New York is one of 29 states that would see a decrease in the Supplemental Nutrition Assistance Program if the U.S. Department of Agriculture under the Trump administration passes a proposed rule change that would leave millions in the nation with less food benefits.
A report recently released by the Urban Institute says that approximately more than 500,000 households with children would lose eligibility, and 1.1 million would receive a smaller benefit if the rule change passes. New Yorkers receiving SNAP could see a 17.2% reduction benefit.
In October, the USDA announced a proposed rule they say will modernize the way utility costs are factored in when states calculate a household’s SNAP benefits. Modern, state-level data sets each heating-and-cooling SNAP Standard Utility Allowance at the 80th percentile of low-income households’ utility costs in that state.
The rule would also replace the “telephone allowance” with a telecommunications allowance that covers basic internet costs—today, a necessity for school, work and work training.
“Americans have every right to expect a program like SNAP to operate fairly and consistently across the country,” said U.S. Secretary of Agriculture Sonny Perdue.
“Utility costs vary across the country, but the great discrepancies we see in SNAP allowances mean that folks living a few miles apart across state lines may see a big difference in their benefit amounts. We are working to improve integrity and fairness in our assistance programs.”
However, the Urban Institute says that states with colder temperatures, like New York, that have higher heating bills would get a decrease in SNAP benefits. Some 21 states would see an increase in benefits. Those states are mostly in the South with Mississippi getting the highest increase in benefits at almost 5%.
“What we found is that overall the three proposed changes would reduce the number of households participating in SNAP by about 11% if this was implemented in 2018,” Laura Wheaton, a senior fellow at the Urban Institute, said in one interview. “It’s about a 9.4% reduction in the number of people participating and about an 8% reduction in overall benefits.”
The Urban Institute adds that households with an elderly member or a member with a disability would be the most likely to be affected by the proposed change. Benefits for one in four households with a member with a disability will see an average reduction of $36 per month and 22% of elderly households would experience an average benefit reduction of $38 per month.
According to the New York City Human Resources Administration/Department of Social Services, nearly 1.8 million low-income New Yorkers including families receive SNAP benefits. One in eight New Yorkers struggles with food insecurity, according to Hunger Free America.

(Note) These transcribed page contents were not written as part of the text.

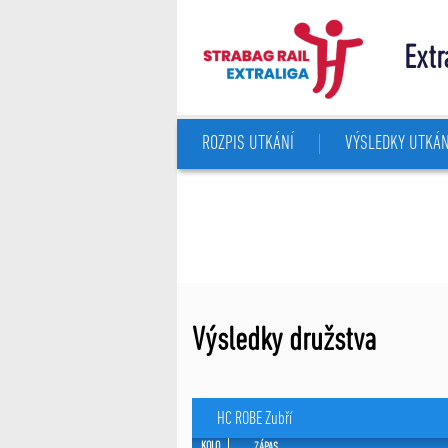
Extr
ROZPIS UTKÁNÍ
VÝSLEDKY UTKÁN
Výsledky družstva
HC ROBE Zubří
KOLO
ZÁPAS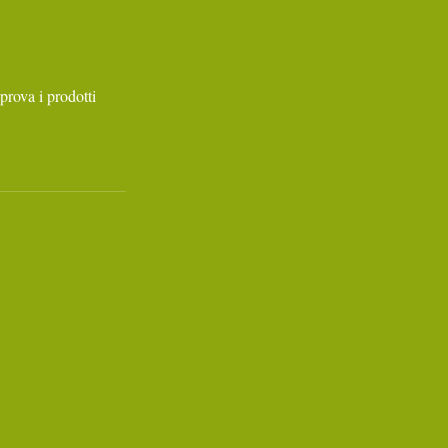
prova i prodotti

“The only way to end U.S. hunger is to help Americans better afford food, both by raising wages and ensuring a federal nutrition assistance safety net that is adequately funded and easy-to-access, including benefits such as SNAP; Meals on Wheels and senior center meals for older Americans; WIC for pregnant women and infants; and school breakfasts, lunches and summer meals for children,” said Joel Berg, CEO of Hunger Free America. “Americans also need to be able to easily access affordable childcare, housing and health care.”